The skies were light with the coming sun, but dawn had not yet broken. He looked towards the end of the vale and into the void to the east. Already the first rays shone from beneath the floating land. The great crucible high in the eastern sky was bathed in its light already, and shone like a second sun. The Argent Falls gleamed bright. The scales of Argentine sparked with orange notes, and the light of his fires were robbed of their brilliance.

Tainted light glanced off the thousands of copper skulls that covered the fortress and lit the grim, bladed facets of the eight great towers and gates. Shadows fell long upon the fortress, shortening as the sick star rose swiftly over the walls. Copper and adamant sparkled. Warmth chased off night’s chill. Then the sun shone through the lone window set in the lowermost portion of the tower. By crystals grown from madness, the light was redirected again into the keep entombed within the tower, then to a cairn hidden within the keep. Through one small gap left in a wall of lead blocks, a single ray of light was allowed to pierce and fall upon the artefact.

The effect was instant and potent.

The tower shuddered. A boiling sphere of magic burst from the stolen prize. The copper skulls drank deeply of the power, their hollow sockets glowing eerily. Ephryx waited in his tower for the bubble to pass through his scrying chamber. The magic arrived from below, passing first over his toes, then up his legs and into his trunk, invigorating his Chaos-twisted flesh and setting his blood racing. The gold in his scrying bowl bubbled, and Ephryx bent eagerly over it. The images presented at the moment of dawn were the clearest, the most truthful.
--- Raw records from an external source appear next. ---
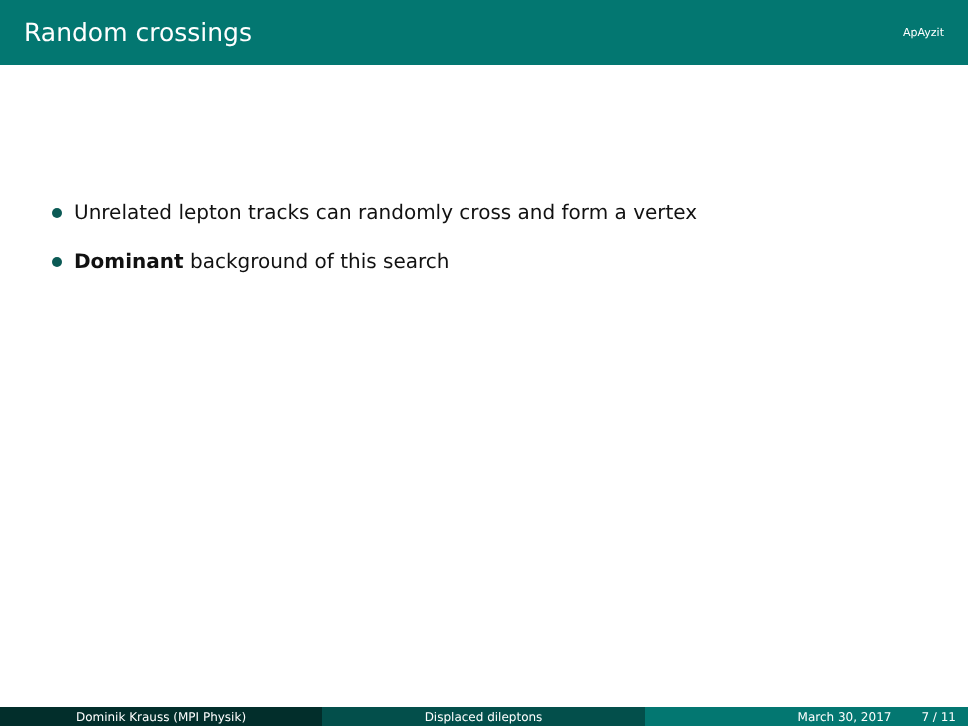Random crossings
ApAyzit
Unrelated lepton tracks can randomly cross and form a vertex
Dominant background of this search
Dominik Krauss (MPI Physik) Displaced dileptons March 30, 2017 7 / 11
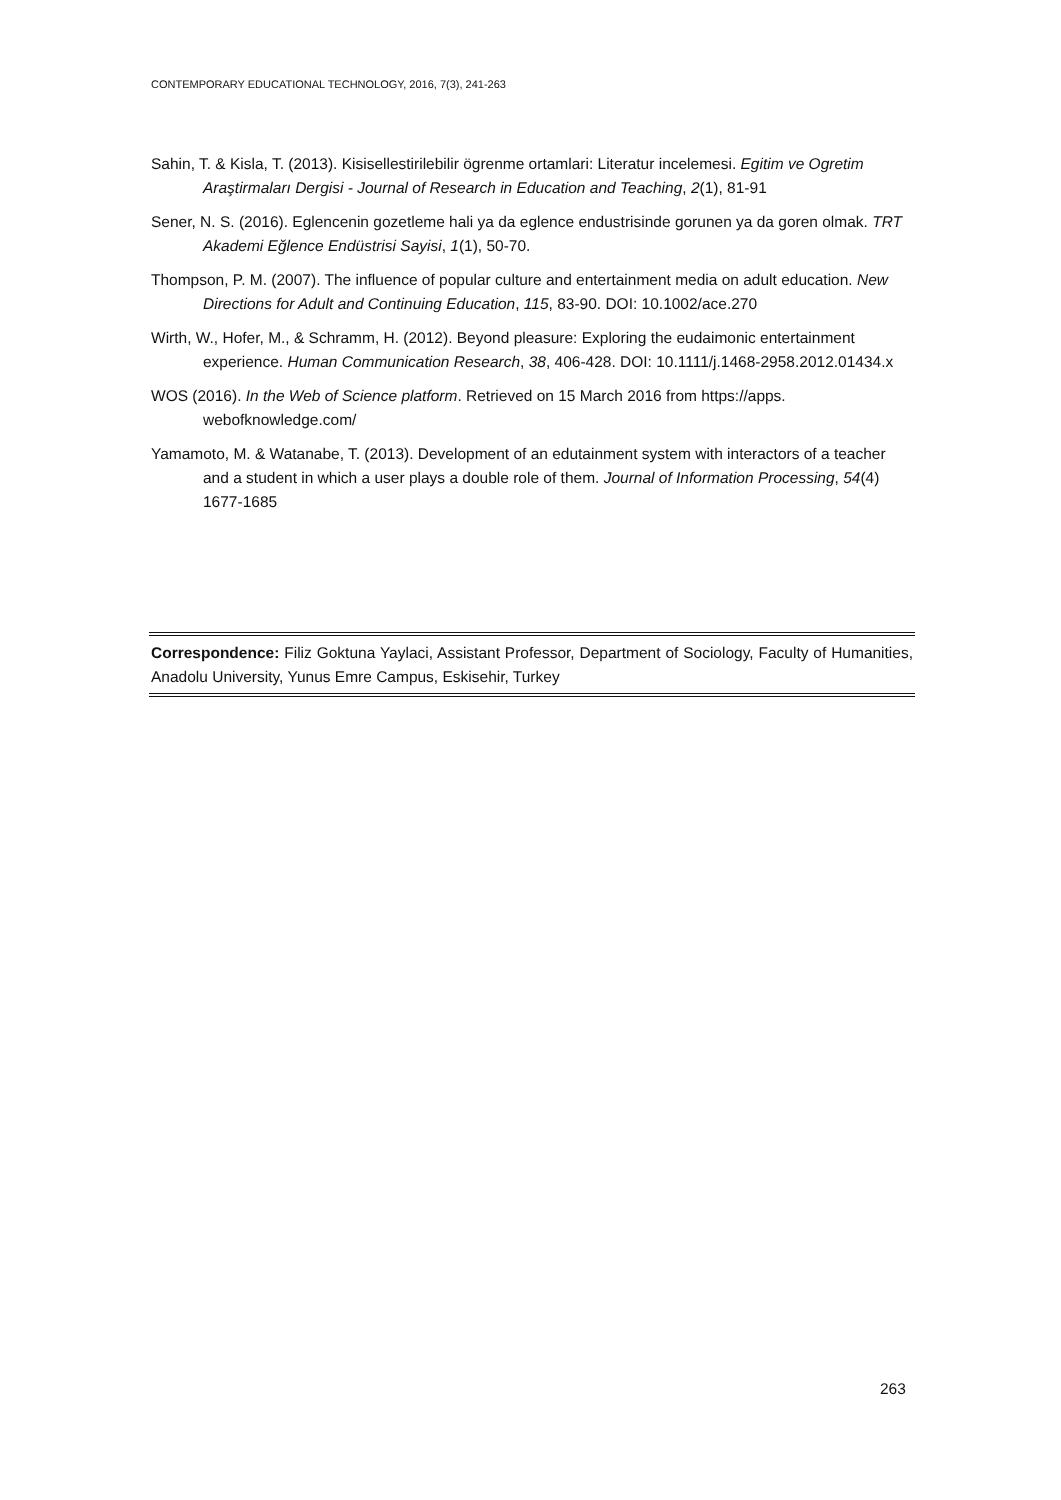CONTEMPORARY EDUCATIONAL TECHNOLOGY, 2016, 7(3), 241-263
Sahin, T. & Kisla, T. (2013). Kisisellestirilebilir ögrenme ortamlari: Literatur incelemesi. Egitim ve Ogretim Araştirmaları Dergisi - Journal of Research in Education and Teaching, 2(1), 81-91
Sener, N. S. (2016). Eglencenin gozetleme hali ya da eglence endustrisinde gorunen ya da goren olmak. TRT Akademi Eğlence Endüstrisi Sayisi, 1(1), 50-70.
Thompson, P. M. (2007). The influence of popular culture and entertainment media on adult education. New Directions for Adult and Continuing Education, 115, 83-90. DOI: 10.1002/ace.270
Wirth, W., Hofer, M., & Schramm, H. (2012). Beyond pleasure: Exploring the eudaimonic entertainment experience. Human Communication Research, 38, 406-428. DOI: 10.1111/j.1468-2958.2012.01434.x
WOS (2016). In the Web of Science platform. Retrieved on 15 March 2016 from https://apps. webofknowledge.com/
Yamamoto, M. & Watanabe, T. (2013). Development of an edutainment system with interactors of a teacher and a student in which a user plays a double role of them. Journal of Information Processing, 54(4) 1677-1685
Correspondence: Filiz Goktuna Yaylaci, Assistant Professor, Department of Sociology, Faculty of Humanities, Anadolu University, Yunus Emre Campus, Eskisehir, Turkey
263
He was not the only one waiting for the rising sun. In answer to its appearance, light flashed in the sky. Dozens of lightning strikes, thicker than the others, came not from the clouds but through them, stabbing downward from a place that was not of this realm. They emanated from somewhere beyond the Celestial Swirl, that galaxy of lights and stars that turned high in the northern sky. The lightning was white, but Ephryx’s witch-sight showed him pulses of azure that accompanied each strike and sent the currents of Chamon into disarray.

The first bolt split the peak of a mountain to the north-east. Many more pounded into the valley at various points to the north of the Silver River. The first left behind an imposing figure in smooth armour surrounded by a small bodyguard of warriors upon the mountain peak. These surveyed the lands revealed to them, then spread broad wings of blazing energy and took to the heavens. The sky blackened above them, and they flew up into a downfall of rain. The other bolts struck domes of force from the ground, all around the dormant Bright Tor Gate.

As in Ephryx’s dream, the domes faded to nothing, revealing small armies, although these warriors wore armour of deep turquoise, not the gold of the warriors he had perceived in Aqshy. Then the image in the bowl wavered, and Ephryx drew back from the gold, the play of it illuminating the surprise on his face. His expression hardened. With pinched fingers he clicked out a brief rhythm with his nails upon the platinum of the bowl’s stand. He called upon the power of Tzeentch, steadying the image. None could best the arcane power of Ephryx. He willed the minds of these interlopers to open to him; their secrets would be his, their plans laid bare.

He permitted himself a small smile.

The minds of the strangers remained closed. Their images wavered harder.

The sorcerer’s smile evaporated quicker than a soul in a spirit forge. Ephryx looked out of the windows with a scowl. The dawn was passing over the fortress and the ruined city it squatted in. Its light now struck off the Vaulten Mountains, dancing from peak to peak of the Bright Tors, lighting the underside of the storm clouds beneath both. Then it slid down rocky bluffs and steep banks into the great valley of Anvrok to light the Silver River, overpowering the dull glow given off by the hot silver.